One of the most powerful things about the EdCollaborative’s inaugural summit was hearing leaders from across sectors describe the same system from entirely different vantage points and arrive at remarkably similar conclusions.
During two panel conversations, six leaders from county government, state policy, community services, K-12 education, higher education, and workforce development shared what they’re seeing from where they sit. No one had a complete picture and that was the point. What emerged was a shared understanding of where the system is working, where it falls short, and what it will take to move forward together.
Here’s what they told us.
Students don’t experience systems. They experience relationships.
Amy Keltner, Senior Director of Policy and Programs at the Washington Student Achievement Council, reframed the conversation early. The strategy at the state level focuses on affordability, enrollment, completion, and basic needs, but none of that matters if we lose sight of the student’s actual experience. Students and families don’t navigate structures. They navigate relationships and a journey. And there are specific moments along that journey where they’re most likely to disengage: before they’ve built a personal vision for what comes next, when basic needs force impossible trade-offs, or when they begin to question whether the investment will actually lead somewhere.
Lance Goodpaster, Superintendent of Franklin Pierce School District, echoed this from inside the K–12 system. What students need most, he said, is a trusted adult, starting early and continuing through every transition. But the landscape of postsecondary options in Pierce County has grown so complex that even the adults in the system don’t always fully understand how to help students navigate it. The work has to start with equipping the people closest to students with the knowledge and tools to guide them.
Basic needs are the foundation, and the foundation is unsteady.
Dona Ponepinto, President and CEO of United Way of Pierce County, brought the room into the daily reality of ALICE families: asset limited, income constrained, employed. These are families doing everything they can and still unable to make ends meet. She named the barriers that rarely appear in our charts. The benefits cliff that penalizes families for improving their income. The housing instability that creates stress, isolation, and health consequences. The food insecurity that continues to grow across our communities.
What stood out was her insistence that behind every data point is a family navigating systems that weren’t designed to work together. United Way’s experience with direct cash assistance, $500 a month for three years, showed what happens when families have even modest breathing room. Children participated in extracurricular activities. Household stress decreased. Kids did better in school. Those outcomes don’t always show up in our traditional metrics, but they shape whether a young person can even begin to envision a path toward a credential.
Amy Keltner added statewide context: half of Washington’s college students report housing or food insecurity, three out of four parenting students cannot afford childcare, and more than half of eligible students don’t access the benefits available to them. The supports exist. The ability to navigate to them often does not.
Local investment requires public will, and public will requires honesty.
Council Chair Jani Hitchen was direct. Pierce County has tools available for local investment, including the potential for a levy dedicated to children and family services. But using those tools requires political will, and political will requires a community willing to ask hard questions openly rather than hedging around them. Local control, she emphasized, means the community decides where dollars go: which gaps to close, which populations to prioritize, which barriers to eliminate.

※ ※ ※

→ Tasks for this exercise:
- A) Reproduce word for word the passage of the summit recap that opens with "Dona Ponepinto, President" and ends after "across our communities.".
- B) Pick up the write-up on the EdCollaborative summit panels after its final sentence and keep writing it.

※ ※ ※

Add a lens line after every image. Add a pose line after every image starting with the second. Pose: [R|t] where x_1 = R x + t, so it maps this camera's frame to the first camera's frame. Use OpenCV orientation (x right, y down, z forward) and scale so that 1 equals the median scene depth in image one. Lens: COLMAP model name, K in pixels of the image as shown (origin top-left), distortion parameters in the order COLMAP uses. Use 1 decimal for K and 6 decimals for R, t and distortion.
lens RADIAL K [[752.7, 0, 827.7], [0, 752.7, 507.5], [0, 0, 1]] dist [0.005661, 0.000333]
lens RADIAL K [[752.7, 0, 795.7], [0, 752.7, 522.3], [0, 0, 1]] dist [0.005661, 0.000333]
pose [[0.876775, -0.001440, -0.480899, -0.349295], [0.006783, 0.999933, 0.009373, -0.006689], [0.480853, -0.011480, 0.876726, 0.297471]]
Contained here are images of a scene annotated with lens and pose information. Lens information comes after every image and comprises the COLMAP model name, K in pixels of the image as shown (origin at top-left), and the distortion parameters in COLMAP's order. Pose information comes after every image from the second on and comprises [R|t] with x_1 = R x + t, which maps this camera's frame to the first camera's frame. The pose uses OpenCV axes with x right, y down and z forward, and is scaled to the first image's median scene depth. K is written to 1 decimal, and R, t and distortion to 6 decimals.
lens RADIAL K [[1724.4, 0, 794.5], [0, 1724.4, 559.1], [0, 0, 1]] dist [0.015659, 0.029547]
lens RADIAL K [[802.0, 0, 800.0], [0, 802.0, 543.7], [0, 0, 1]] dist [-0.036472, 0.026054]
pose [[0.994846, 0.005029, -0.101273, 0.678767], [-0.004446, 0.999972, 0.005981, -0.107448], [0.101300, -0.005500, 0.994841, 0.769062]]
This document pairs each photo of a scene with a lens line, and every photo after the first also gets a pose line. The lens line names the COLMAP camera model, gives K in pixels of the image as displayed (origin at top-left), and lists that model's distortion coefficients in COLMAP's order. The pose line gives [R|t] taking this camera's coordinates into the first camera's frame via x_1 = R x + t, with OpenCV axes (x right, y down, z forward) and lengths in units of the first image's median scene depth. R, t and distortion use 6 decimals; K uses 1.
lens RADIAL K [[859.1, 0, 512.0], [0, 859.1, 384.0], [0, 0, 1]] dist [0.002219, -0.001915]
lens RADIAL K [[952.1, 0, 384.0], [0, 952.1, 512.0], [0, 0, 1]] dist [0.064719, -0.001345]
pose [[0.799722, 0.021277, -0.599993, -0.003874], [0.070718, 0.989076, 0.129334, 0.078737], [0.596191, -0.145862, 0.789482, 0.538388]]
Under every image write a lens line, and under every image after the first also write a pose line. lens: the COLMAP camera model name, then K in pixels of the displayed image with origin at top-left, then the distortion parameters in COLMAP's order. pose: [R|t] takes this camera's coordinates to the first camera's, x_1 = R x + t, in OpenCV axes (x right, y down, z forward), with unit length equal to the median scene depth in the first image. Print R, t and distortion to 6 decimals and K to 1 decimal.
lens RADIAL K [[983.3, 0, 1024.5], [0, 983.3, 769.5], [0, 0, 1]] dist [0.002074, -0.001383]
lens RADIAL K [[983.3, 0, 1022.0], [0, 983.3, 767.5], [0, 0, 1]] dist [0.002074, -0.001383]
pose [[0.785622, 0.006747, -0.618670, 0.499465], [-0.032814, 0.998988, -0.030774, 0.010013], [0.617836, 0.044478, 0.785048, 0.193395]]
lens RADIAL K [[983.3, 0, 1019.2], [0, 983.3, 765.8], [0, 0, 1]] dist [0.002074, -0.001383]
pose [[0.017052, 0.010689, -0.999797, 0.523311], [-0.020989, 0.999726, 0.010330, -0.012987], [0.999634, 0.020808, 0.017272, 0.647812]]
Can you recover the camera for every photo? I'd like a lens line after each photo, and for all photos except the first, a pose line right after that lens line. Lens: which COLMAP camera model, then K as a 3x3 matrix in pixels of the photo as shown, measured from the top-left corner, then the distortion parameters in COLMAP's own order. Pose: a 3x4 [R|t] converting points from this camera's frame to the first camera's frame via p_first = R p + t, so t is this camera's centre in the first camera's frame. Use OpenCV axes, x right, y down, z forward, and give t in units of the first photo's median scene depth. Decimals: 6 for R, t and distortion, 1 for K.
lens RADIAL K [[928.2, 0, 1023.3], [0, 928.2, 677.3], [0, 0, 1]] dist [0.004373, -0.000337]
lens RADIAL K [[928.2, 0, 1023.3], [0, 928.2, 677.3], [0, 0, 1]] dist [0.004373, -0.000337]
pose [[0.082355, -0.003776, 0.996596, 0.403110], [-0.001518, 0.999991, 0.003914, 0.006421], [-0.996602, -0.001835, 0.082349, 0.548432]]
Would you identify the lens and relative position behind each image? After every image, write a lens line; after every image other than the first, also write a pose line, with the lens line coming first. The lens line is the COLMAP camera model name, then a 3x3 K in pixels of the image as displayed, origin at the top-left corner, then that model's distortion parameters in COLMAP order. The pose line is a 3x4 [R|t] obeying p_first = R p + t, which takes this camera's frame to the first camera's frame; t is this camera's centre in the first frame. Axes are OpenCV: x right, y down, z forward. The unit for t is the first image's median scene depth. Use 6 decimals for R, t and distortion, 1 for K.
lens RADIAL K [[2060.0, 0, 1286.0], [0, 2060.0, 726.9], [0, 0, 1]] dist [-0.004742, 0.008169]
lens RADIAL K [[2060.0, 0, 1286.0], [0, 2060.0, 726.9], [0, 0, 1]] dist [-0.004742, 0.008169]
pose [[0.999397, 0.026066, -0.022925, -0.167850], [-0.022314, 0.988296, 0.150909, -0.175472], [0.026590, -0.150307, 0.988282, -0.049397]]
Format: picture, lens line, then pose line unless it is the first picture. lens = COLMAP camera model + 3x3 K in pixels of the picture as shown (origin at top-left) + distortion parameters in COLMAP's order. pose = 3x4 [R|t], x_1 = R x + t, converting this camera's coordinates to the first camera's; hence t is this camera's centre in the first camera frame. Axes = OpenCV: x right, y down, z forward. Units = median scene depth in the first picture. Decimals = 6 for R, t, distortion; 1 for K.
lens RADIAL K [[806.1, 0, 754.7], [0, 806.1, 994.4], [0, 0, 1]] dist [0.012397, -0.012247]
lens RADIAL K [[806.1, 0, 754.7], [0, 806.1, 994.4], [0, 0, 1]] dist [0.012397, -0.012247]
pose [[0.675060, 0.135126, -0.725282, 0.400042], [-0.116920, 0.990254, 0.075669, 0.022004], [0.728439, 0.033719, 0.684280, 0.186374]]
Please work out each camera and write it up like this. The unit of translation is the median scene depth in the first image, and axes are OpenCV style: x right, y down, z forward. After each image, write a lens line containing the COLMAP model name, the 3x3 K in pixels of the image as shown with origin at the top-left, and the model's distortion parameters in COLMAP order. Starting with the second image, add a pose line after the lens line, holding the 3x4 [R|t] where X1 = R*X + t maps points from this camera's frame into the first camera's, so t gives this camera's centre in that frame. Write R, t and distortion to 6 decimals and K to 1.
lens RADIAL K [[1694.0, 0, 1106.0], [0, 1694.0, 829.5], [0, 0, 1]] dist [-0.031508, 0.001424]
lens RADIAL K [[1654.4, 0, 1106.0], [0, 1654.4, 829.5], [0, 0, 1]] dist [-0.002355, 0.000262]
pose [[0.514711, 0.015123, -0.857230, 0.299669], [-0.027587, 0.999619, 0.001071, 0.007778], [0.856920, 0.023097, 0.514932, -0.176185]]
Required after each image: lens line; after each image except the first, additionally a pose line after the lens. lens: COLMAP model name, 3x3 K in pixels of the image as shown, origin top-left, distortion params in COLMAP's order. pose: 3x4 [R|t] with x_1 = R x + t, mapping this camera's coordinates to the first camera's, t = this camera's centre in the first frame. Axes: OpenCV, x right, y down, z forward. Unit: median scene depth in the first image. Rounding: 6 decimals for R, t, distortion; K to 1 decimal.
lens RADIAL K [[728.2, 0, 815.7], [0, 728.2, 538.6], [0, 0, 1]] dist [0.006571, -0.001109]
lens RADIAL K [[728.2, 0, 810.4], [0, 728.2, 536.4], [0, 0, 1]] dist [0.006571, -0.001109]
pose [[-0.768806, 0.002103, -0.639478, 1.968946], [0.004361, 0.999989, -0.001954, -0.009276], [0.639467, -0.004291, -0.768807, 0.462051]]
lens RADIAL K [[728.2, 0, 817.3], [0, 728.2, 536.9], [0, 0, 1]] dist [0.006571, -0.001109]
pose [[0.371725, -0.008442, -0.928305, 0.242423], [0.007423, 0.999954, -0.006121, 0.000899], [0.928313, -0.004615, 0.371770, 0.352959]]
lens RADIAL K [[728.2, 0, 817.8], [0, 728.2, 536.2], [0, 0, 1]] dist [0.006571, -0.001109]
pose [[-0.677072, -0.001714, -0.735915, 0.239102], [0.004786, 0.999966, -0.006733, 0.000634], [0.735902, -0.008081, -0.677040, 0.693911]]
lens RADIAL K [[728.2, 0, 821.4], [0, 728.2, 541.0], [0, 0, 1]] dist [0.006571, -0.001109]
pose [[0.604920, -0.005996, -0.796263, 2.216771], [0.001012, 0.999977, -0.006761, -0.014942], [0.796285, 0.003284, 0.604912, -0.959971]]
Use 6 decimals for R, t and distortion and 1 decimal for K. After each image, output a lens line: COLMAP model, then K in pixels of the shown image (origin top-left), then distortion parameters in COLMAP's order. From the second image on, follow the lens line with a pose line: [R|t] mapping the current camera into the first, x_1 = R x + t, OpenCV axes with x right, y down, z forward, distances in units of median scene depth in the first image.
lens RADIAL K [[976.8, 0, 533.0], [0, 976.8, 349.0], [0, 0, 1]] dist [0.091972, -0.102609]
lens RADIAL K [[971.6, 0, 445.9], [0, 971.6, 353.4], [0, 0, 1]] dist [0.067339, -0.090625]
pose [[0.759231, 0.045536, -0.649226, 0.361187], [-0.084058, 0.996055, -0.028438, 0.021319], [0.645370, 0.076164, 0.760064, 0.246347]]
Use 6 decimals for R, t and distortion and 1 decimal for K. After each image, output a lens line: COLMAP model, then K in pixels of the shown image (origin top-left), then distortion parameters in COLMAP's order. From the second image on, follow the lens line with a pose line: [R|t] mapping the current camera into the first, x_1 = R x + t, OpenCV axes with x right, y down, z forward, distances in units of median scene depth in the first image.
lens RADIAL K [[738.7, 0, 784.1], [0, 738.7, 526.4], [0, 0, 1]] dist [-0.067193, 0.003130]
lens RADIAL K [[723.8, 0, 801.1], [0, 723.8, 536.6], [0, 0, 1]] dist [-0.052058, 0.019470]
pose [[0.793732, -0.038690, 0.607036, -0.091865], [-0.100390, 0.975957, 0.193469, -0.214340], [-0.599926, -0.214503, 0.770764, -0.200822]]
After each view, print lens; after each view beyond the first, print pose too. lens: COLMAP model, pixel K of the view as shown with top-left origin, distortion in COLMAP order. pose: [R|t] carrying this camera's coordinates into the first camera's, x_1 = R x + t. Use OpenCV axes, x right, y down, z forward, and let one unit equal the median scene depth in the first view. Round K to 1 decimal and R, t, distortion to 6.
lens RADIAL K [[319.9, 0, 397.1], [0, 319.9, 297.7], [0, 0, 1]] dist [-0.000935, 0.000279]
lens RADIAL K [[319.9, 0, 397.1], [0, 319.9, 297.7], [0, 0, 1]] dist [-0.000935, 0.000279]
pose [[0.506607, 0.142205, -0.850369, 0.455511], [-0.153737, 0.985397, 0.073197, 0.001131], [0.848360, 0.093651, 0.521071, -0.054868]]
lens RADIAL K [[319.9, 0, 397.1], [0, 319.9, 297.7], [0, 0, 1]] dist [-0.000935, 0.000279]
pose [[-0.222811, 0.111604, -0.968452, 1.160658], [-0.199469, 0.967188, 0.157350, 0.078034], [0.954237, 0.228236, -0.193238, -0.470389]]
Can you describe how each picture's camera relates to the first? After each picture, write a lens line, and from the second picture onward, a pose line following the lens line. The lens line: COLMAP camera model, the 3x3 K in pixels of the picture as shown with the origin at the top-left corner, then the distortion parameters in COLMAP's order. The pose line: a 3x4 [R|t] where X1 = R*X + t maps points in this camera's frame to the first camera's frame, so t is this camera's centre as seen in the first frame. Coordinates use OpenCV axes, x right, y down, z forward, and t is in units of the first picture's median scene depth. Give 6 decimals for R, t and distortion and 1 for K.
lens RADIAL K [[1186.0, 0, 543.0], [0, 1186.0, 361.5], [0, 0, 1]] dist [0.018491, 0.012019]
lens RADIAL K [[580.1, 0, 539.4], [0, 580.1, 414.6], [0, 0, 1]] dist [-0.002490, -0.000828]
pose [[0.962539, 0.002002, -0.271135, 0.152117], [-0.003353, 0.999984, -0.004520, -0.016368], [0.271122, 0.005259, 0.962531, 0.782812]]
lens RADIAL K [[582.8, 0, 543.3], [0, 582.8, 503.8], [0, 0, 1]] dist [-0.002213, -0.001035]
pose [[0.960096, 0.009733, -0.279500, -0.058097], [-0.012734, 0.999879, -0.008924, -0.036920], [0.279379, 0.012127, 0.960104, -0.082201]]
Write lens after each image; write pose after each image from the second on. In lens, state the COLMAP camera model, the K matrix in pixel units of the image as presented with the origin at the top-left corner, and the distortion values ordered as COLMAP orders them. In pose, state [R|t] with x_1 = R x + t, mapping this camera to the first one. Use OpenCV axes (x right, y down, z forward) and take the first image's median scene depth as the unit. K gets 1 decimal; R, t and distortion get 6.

※ ※ ※

→ Responses per task:
- A)
Dona Ponepinto, President and CEO of United Way of Pierce County, brought the room into the daily reality of ALICE families: asset limited, income constrained, employed. These are families doing everything they can and still unable to make ends meet. She named the barriers that rarely appear in our charts. The benefits cliff that penalizes families for improving their income. The housing instability that creates stress, isolation, and health consequences. The food insecurity that continues to grow across our communities.

- B)
Public will drives political will. The leaders in the room see these challenges every day. The broader community often does not. Building the public understanding necessary to sustain large-scale investment means lifting up lived experience and making the case in ways that everyday residents can see themselves in.
Dr. Sheila Edwards Lange, Chancellor of UW Tacoma, brought The Promise program conversation into sharper focus. Having helped develop the Seattle Promise during her time at Seattle Colleges, she offered candid guidance: before designing a promise program, a community has to align on what it’s trying to achieve. Is the goal broad access? Serving historically underserved populations? Supporting recent graduates or returning adults? Where can students take the promise, to community college only or beyond? These design questions are deeply political, and not everyone will agree. The key is to start with the goal and design around it, knowing that perfect consensus isn’t a prerequisite for meaningful action.
The ecosystem is richer than we realize, and employers need to be part of it.
Katie Condit, President and CEO of Workforce Central, brought the employer perspective that was notably underrepresented in the room. The word she kept returning to was reciprocity. Employers aren’t separate from the education and social service ecosystem. They’re part of it. And many of them, she said, simply don’t know what exists. At a recent economic development luncheon, 400 business leaders expressed surprise that Pierce County has nine colleges and active manufacturing training programs.
She offered a concrete example of what coordination looks like when it works. The City of Tacoma, facing a wave of civil engineer retirements, partnered with Degrees of Change and higher education to create a targeted training pipeline. Not hundreds of people, but two cohorts of twenty, with a commitment to employment on the other side. That kind of localized, relationship-driven problem solving is the model.
Katie also issued a caution the room needed to hear. She described a statewide initiative that invested millions in launching new workforce training programs without first mapping what already existed. Up to half of those programs have since closed. It may take longer to align strategy with existing assets, but it has far more staying power. Pierce County is resource-rich. The work is not to build from scratch but to connect what’s already here with greater intention.
What this tells us.
Across both panels, a clear thread emerged. The people doing this work are not short on commitment or expertise. What’s been missing is the connective tissue, the sustained infrastructure that allows leaders across sectors to see the same landscape, coordinate at transition points, and hold each other accountable to shared goals.
Every panelist, in their own way, described a version of the same insight: we are program-rich and system-poor. The path forward isn’t more programs. It’s better coordination, small, intentional, sustained, and built on the relationships and assets this community already has.